Why is lateral entry into the femoral canal important?

A lateral entry point helps allow neutral stem alignment. A medial canal entry site makes varus alignment more likely, which can result in an undersized stem and early loosening.

What is checked during component trialing?

Trialing verifies leg length and offset restoration, stability through range of motion, and proper soft tissue tension. The hip is tested in extension, flexion, internal rotation, and external rotation.

Why is the calcar inspected?

The calcar is inspected for fissures or fractures because the collar of the prosthesis rests there and transfers load directly to bone. If the calcar is fractured, this support is lost and stem subsidence may occur.

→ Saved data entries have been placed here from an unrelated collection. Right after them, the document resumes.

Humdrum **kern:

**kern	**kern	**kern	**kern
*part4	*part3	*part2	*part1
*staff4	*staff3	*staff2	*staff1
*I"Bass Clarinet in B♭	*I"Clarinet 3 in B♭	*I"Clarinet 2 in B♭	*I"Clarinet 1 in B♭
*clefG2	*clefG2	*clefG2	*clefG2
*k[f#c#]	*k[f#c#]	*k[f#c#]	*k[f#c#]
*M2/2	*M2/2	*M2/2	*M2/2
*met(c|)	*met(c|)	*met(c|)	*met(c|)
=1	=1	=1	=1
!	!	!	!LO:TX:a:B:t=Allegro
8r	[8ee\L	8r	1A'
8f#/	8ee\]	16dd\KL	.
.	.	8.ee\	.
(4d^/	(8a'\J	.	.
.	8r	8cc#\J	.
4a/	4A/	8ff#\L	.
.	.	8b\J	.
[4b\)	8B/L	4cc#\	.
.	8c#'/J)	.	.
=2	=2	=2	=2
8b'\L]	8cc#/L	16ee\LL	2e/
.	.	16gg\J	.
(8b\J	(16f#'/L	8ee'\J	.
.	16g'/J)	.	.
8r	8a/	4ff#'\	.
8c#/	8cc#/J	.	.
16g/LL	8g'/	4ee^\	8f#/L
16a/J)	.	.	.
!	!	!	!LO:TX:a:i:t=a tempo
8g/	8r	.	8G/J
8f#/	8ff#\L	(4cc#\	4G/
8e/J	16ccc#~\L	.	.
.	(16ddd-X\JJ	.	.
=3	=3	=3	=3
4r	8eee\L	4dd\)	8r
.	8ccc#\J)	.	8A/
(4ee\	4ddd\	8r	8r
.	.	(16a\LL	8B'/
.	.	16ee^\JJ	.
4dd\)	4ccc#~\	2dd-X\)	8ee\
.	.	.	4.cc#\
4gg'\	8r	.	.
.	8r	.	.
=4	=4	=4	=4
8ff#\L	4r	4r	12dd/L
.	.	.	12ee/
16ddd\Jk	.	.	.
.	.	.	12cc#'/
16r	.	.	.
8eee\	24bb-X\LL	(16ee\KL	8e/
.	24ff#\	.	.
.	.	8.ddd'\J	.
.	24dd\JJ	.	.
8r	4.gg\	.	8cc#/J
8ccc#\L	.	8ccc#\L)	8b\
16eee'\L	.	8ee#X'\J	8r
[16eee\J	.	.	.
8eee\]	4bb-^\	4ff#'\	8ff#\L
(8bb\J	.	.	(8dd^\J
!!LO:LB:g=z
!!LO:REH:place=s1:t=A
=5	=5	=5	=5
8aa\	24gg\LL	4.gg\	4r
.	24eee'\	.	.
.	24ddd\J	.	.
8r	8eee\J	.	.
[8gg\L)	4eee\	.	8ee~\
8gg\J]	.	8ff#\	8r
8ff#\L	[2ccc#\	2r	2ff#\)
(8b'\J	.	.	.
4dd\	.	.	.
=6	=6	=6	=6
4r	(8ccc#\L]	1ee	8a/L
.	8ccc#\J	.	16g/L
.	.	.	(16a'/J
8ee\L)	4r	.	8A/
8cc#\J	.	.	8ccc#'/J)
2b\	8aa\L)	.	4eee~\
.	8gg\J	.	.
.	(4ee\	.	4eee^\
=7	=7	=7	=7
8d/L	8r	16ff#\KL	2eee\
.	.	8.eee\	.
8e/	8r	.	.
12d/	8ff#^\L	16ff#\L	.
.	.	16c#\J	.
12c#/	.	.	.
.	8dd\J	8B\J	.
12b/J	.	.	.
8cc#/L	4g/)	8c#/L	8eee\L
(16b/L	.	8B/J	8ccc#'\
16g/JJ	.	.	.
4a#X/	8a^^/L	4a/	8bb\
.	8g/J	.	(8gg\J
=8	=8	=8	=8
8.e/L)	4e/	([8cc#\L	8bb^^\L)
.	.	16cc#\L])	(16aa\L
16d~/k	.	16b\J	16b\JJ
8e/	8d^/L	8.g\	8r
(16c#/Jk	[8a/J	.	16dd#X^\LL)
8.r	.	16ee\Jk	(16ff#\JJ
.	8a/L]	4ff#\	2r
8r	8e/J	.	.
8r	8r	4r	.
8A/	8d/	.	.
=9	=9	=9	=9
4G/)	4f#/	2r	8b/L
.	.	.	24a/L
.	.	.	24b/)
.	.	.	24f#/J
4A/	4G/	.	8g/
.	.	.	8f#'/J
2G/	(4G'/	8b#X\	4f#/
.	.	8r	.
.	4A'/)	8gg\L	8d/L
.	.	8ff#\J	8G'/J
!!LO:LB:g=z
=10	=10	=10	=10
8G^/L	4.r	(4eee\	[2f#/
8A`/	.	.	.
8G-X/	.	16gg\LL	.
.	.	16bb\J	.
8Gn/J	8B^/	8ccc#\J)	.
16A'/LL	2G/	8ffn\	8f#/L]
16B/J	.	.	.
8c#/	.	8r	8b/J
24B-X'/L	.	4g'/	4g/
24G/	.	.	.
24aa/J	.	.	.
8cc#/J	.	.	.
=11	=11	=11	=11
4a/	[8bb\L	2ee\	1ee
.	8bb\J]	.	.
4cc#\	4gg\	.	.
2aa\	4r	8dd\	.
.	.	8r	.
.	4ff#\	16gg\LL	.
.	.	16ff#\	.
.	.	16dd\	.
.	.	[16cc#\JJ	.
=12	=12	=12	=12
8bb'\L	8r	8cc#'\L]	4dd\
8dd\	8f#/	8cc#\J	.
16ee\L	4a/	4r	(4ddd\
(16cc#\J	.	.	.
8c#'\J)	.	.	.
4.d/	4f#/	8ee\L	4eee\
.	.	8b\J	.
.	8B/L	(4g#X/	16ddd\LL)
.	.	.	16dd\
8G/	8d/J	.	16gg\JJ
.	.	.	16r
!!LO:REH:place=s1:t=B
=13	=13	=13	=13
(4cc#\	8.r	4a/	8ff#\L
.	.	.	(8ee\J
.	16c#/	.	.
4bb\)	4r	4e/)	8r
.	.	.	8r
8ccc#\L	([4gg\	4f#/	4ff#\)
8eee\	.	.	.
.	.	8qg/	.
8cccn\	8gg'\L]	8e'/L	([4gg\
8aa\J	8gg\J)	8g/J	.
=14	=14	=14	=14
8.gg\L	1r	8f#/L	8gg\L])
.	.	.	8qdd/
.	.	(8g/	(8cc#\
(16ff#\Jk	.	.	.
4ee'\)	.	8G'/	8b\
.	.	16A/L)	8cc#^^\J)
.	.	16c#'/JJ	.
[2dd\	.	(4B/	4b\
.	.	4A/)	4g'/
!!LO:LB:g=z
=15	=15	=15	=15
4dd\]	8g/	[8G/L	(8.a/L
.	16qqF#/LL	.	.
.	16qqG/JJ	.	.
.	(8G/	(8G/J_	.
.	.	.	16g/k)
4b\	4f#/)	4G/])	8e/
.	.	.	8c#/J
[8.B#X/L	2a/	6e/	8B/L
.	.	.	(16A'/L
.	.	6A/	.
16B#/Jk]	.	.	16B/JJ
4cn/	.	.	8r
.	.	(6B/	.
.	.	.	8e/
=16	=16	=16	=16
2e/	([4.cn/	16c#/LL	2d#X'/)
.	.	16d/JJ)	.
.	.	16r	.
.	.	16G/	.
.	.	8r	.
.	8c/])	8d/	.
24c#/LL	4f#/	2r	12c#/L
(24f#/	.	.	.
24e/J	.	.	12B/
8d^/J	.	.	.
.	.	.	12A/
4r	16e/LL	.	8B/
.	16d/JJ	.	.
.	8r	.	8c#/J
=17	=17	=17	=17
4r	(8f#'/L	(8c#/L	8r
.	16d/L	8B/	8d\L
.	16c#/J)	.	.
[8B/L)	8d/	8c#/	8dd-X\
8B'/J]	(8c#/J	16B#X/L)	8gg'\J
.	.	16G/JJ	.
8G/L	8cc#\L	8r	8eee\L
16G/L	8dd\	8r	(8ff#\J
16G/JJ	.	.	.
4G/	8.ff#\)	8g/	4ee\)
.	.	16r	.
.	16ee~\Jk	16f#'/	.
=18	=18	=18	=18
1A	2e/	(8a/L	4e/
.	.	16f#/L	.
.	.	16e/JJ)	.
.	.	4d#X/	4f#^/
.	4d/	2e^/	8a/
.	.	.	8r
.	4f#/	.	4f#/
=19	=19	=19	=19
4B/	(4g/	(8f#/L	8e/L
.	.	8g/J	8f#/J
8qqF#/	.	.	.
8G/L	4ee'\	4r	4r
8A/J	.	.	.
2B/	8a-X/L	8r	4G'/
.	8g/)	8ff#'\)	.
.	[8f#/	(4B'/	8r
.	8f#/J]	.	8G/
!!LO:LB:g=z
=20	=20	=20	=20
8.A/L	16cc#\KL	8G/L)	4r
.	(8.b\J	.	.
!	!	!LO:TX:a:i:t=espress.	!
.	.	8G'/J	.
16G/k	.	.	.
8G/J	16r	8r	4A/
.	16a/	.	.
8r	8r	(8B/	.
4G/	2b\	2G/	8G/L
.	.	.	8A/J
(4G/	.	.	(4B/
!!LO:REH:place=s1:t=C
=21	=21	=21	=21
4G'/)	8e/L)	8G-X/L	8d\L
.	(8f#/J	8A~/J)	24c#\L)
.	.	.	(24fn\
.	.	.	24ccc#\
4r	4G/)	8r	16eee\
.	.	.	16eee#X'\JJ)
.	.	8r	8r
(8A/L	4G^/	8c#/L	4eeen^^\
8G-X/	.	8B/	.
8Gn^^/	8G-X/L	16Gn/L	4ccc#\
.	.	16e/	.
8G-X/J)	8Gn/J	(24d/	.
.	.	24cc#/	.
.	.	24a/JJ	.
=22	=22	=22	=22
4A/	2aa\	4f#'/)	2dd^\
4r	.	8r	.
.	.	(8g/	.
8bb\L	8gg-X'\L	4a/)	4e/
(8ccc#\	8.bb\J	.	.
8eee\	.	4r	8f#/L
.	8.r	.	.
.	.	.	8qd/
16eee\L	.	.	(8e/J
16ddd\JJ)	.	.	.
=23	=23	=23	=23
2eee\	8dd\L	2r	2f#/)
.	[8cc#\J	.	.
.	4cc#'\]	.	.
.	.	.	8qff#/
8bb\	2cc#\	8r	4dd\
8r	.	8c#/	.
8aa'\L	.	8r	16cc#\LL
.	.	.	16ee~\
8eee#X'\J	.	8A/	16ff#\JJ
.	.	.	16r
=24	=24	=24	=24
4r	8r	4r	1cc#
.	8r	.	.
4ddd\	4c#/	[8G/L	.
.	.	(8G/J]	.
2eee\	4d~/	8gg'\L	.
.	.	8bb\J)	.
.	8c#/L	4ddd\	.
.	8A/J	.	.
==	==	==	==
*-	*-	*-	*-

How is the acetabulum protected during cementing?

Gauze packs are placed in the acetabulum to protect it in case of cement overflow. Cement that enters the acetabulum is difficult to remove and can interfere with articulation.

What aftercare is described?

The institution’s guidelines should be followed. Postoperative x-rays, including pelvis AP and lateral views, are obtained to verify correct placement of the prosthesis and rule out complications. Full weight-bearing is usually allowed immediately.